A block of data

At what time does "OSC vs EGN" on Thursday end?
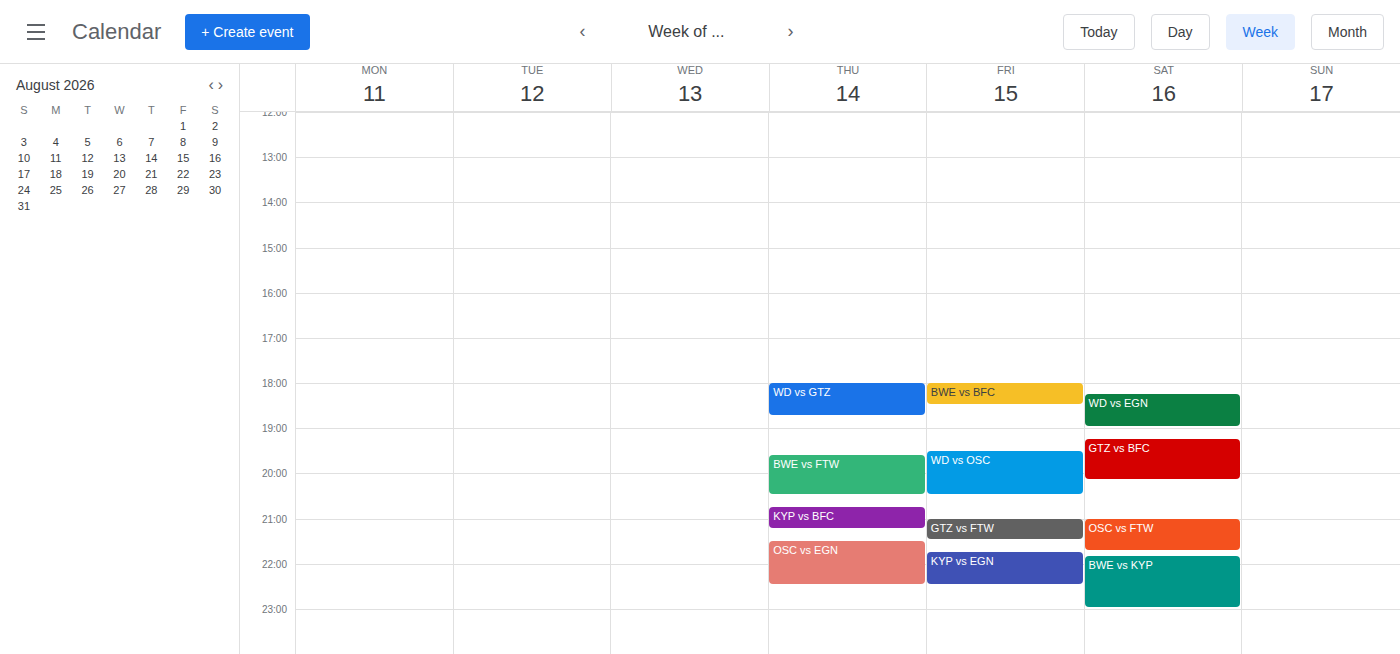
22:30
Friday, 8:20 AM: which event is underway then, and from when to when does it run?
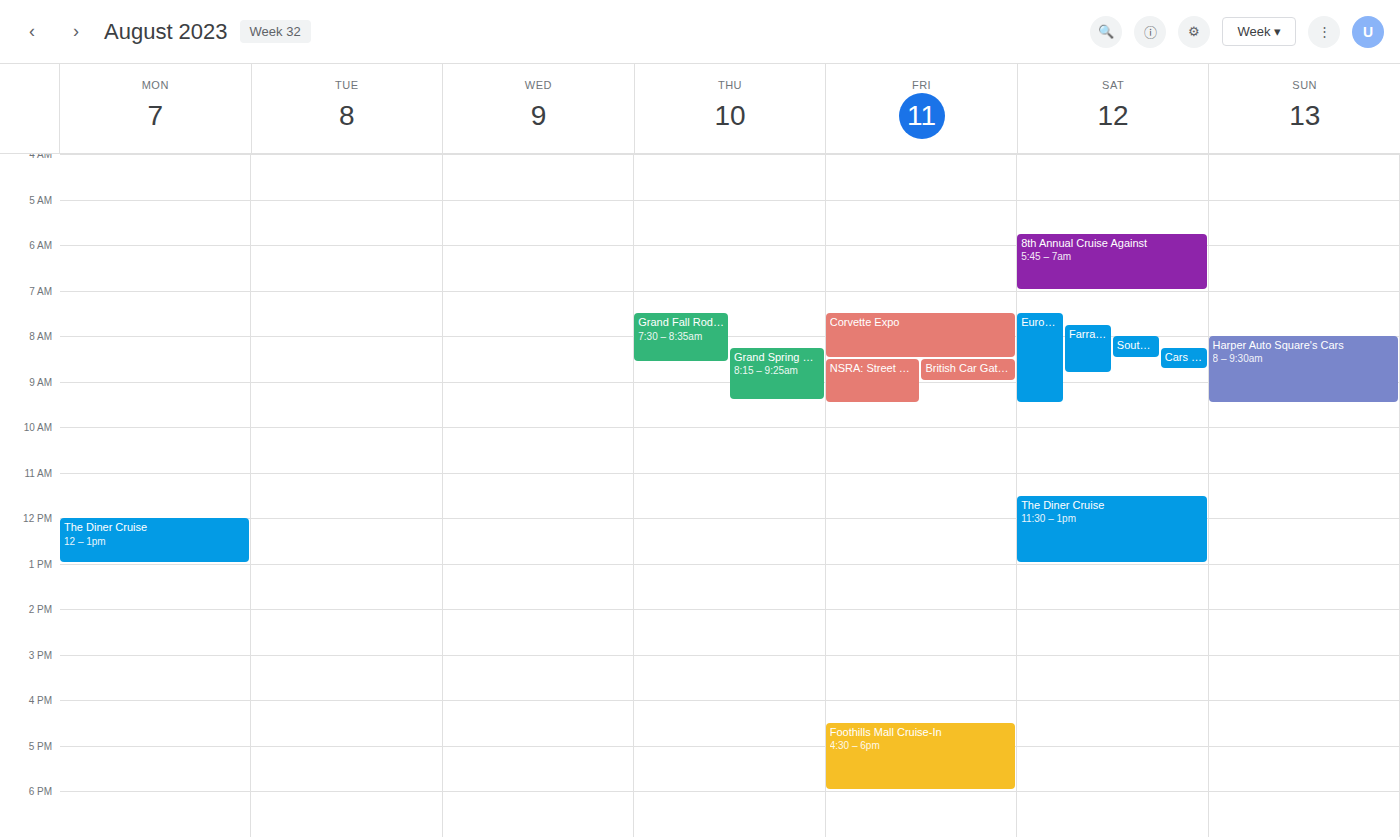
"Corvette Expo", 7:30 AM to 8:30 AM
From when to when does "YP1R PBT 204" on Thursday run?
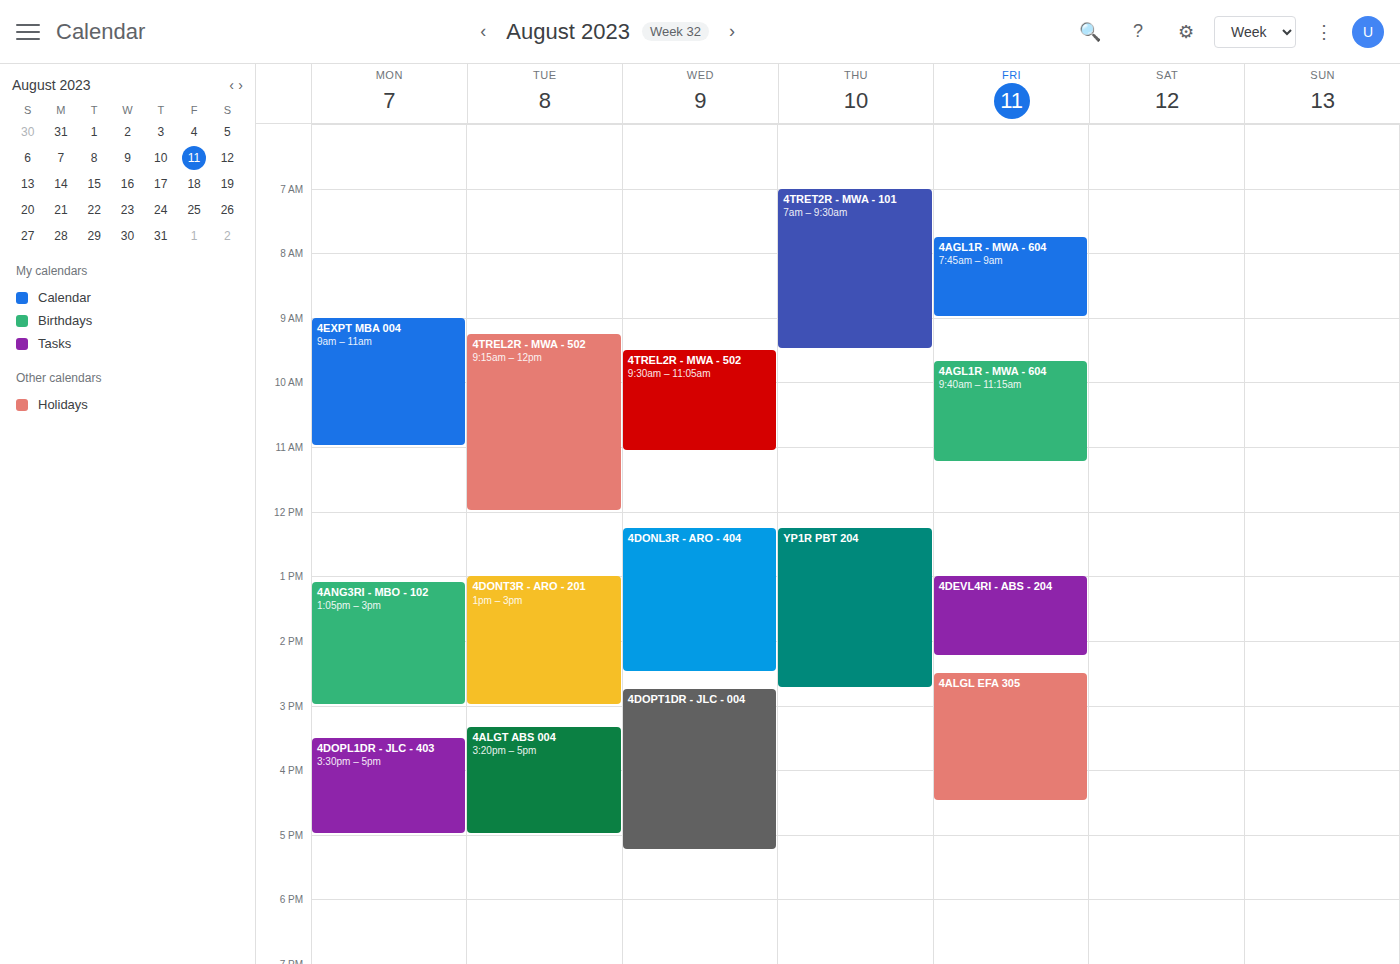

SHORT EXERCISE: Can you write out all of the material again, substituting "Wednesday" for "Thursday" and leaving everything else the same? Leave the pictures out.

WRITTEN RESPONSE:
At what time does "OSC vs EGN" on Wednesday end?
22:30
Friday, 8:20 AM: which event is underway then, and from when to when does it run?
"Corvette Expo", 7:30 AM to 8:30 AM
From when to when does "YP1R PBT 204" on Wednesday run?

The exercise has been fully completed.